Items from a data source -
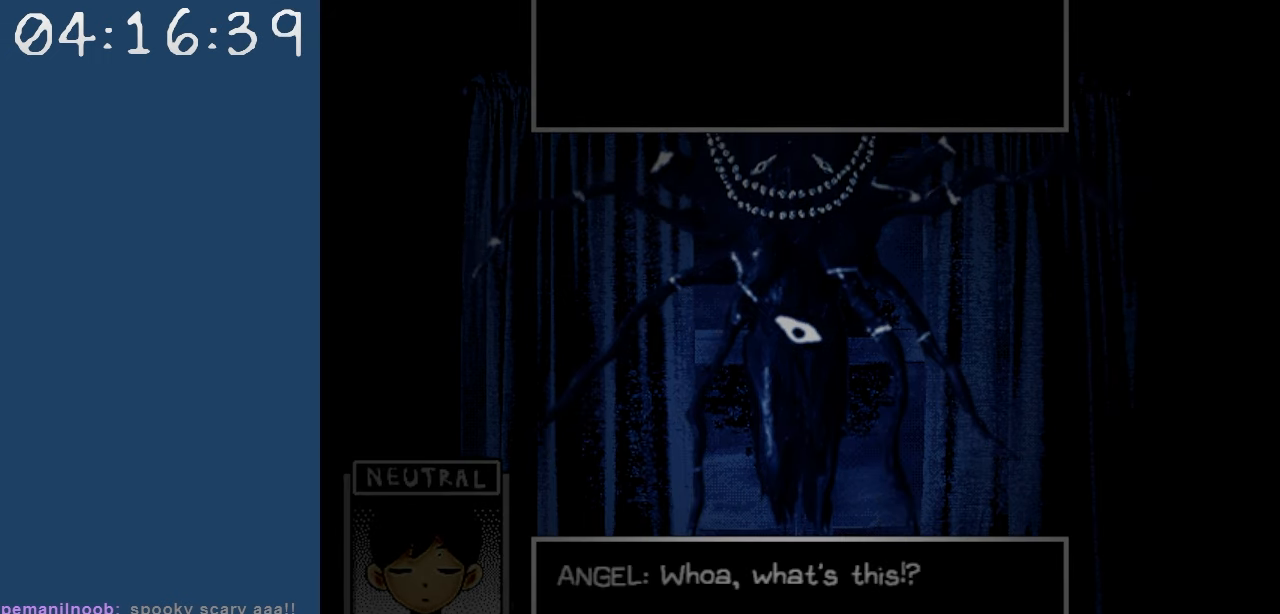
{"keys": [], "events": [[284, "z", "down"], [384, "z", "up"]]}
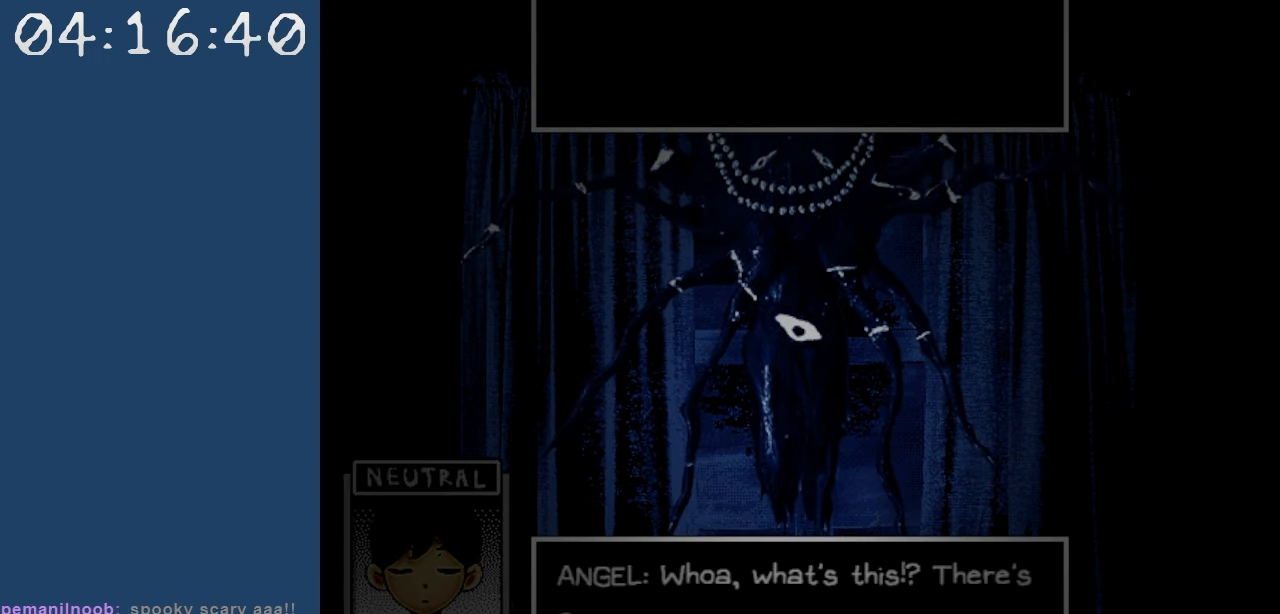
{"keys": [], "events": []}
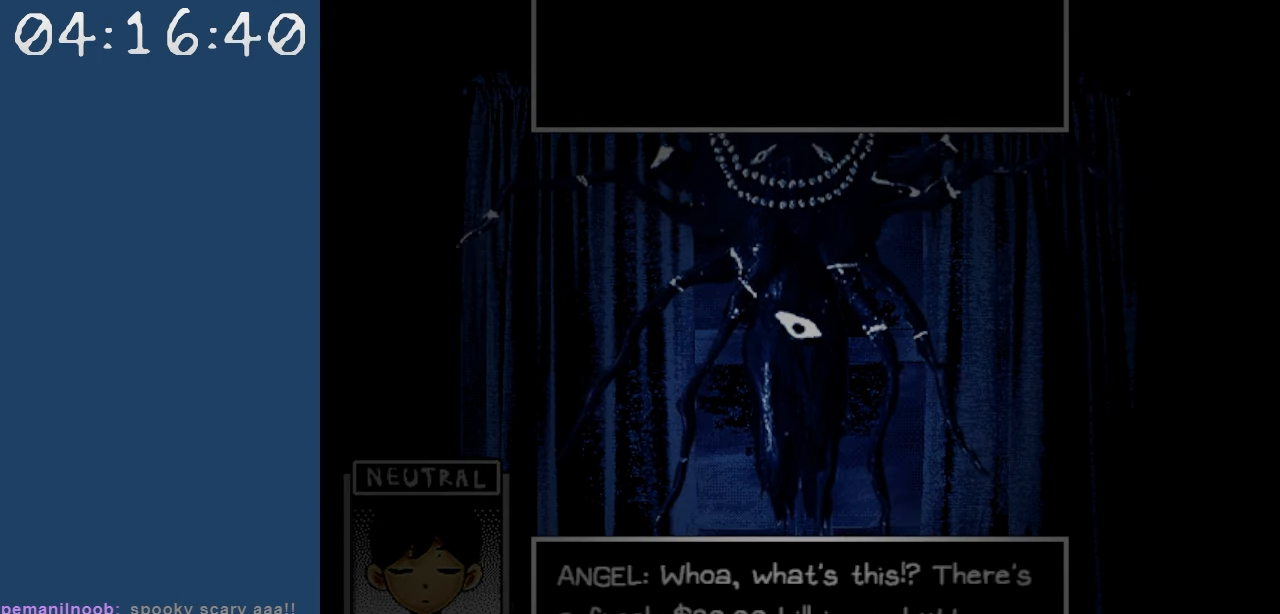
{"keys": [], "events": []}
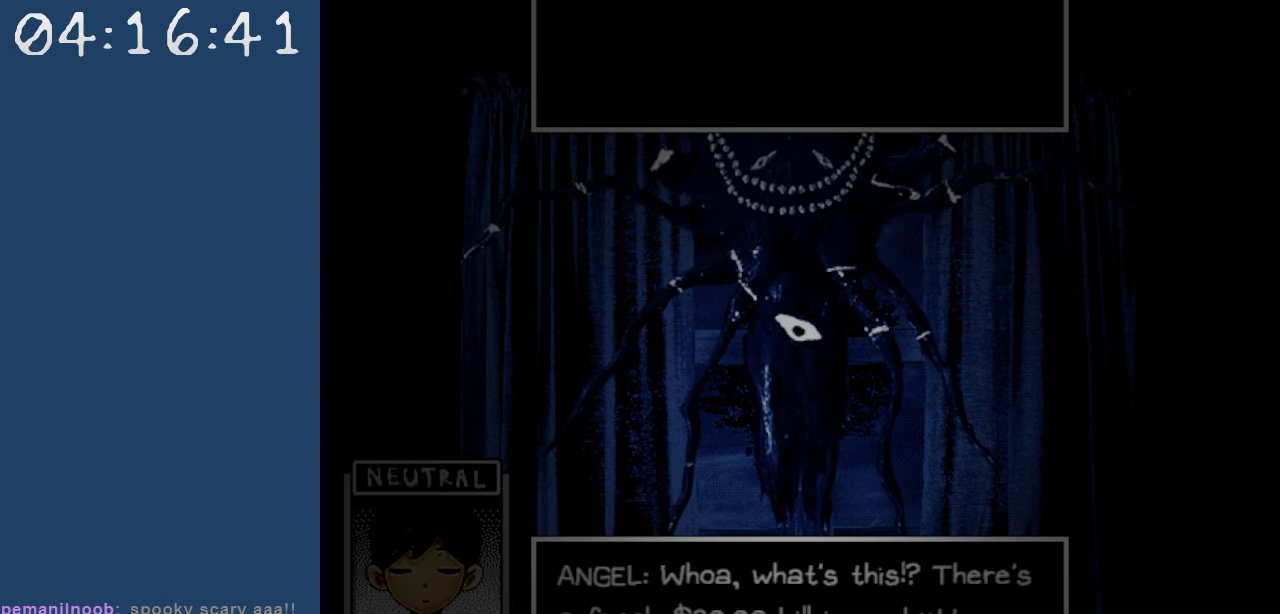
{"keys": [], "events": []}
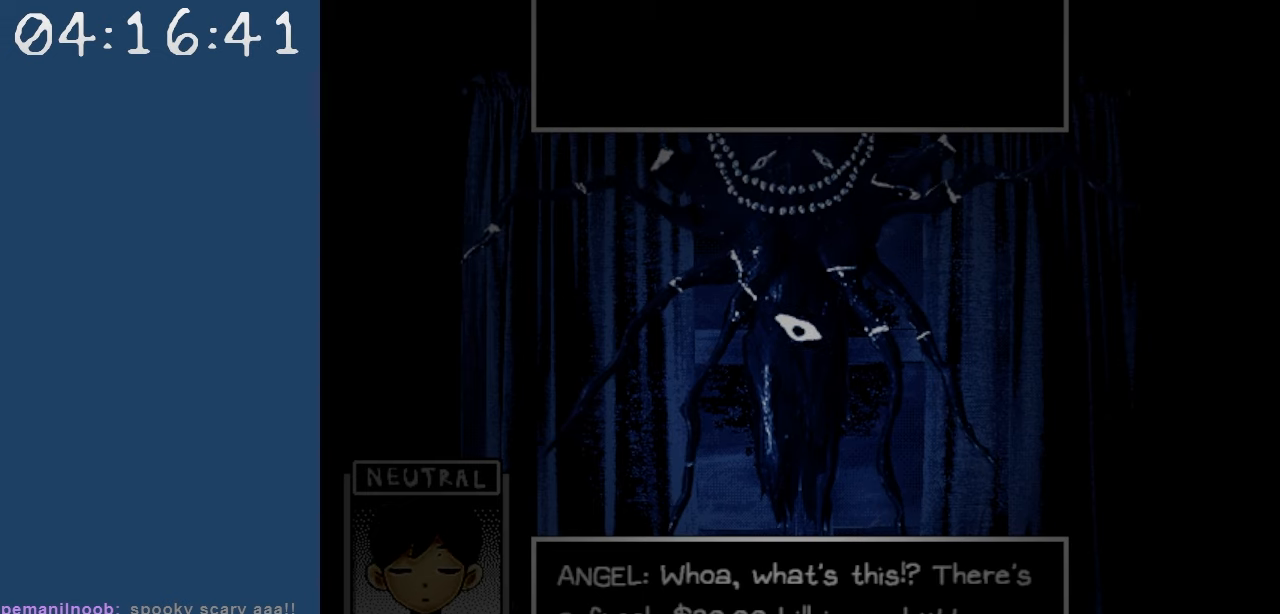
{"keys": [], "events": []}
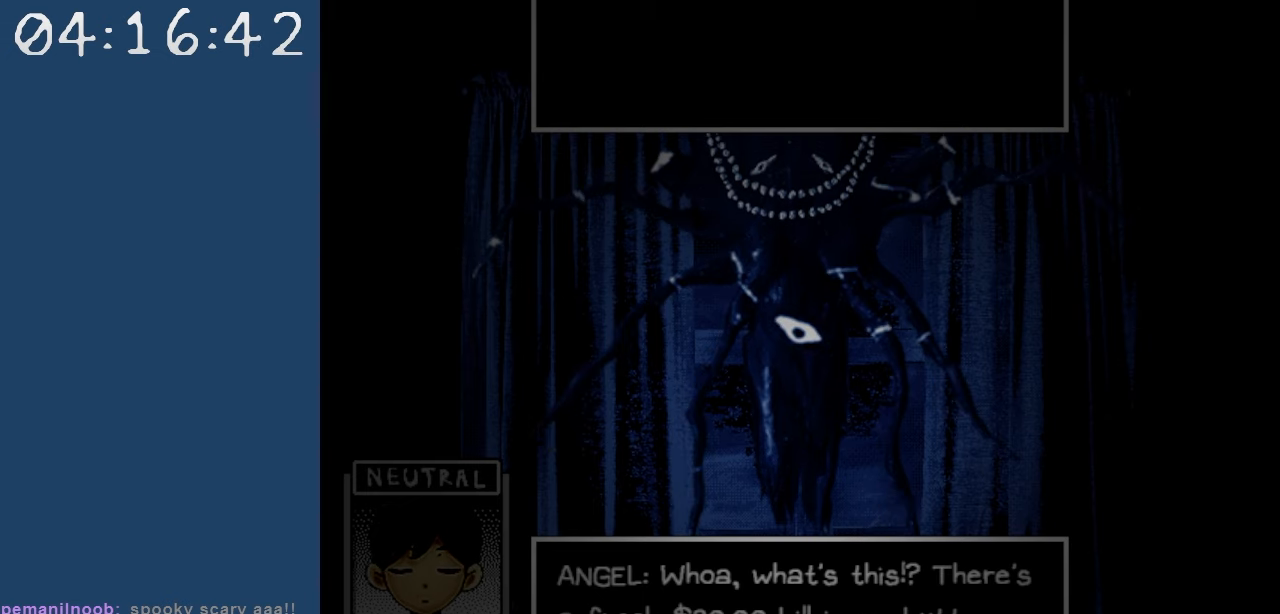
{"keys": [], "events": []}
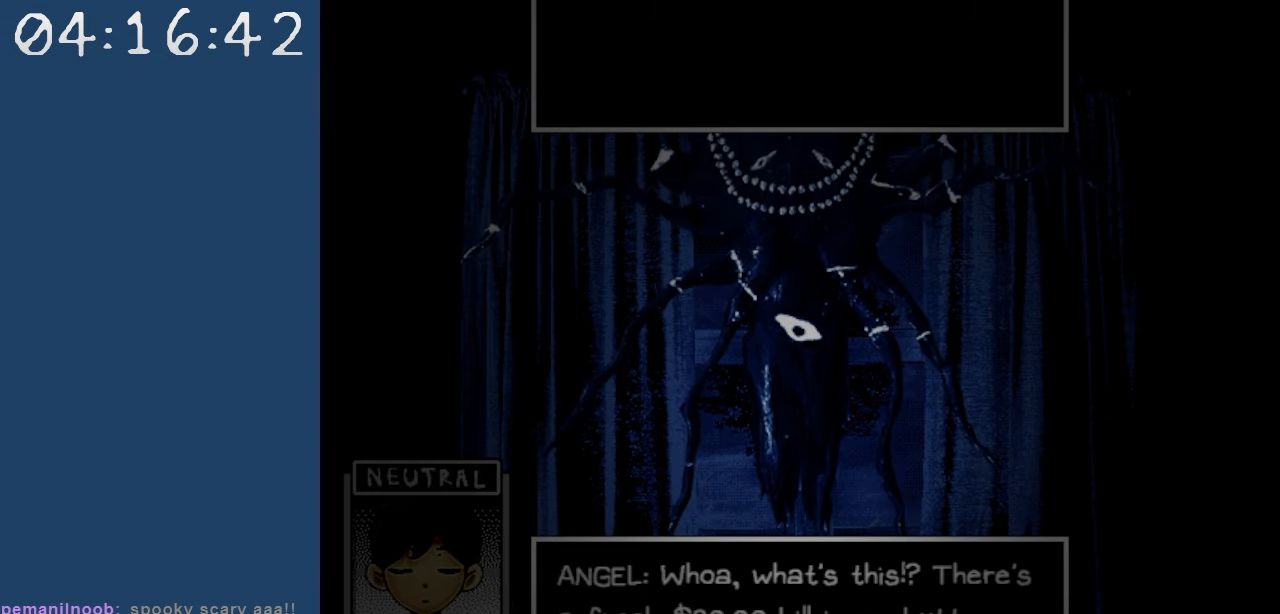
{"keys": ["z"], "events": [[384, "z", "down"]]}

Goal of the exercise -
Pictures aside, reproduce all of the data exactly.

Solution -
{"keys": [], "events": [[284, "z", "down"], [384, "z", "up"]]}
{"keys": [], "events": []}
{"keys": [], "events": []}
{"keys": [], "events": []}
{"keys": [], "events": []}
{"keys": [], "events": []}
{"keys": ["z"], "events": [[384, "z", "down"]]}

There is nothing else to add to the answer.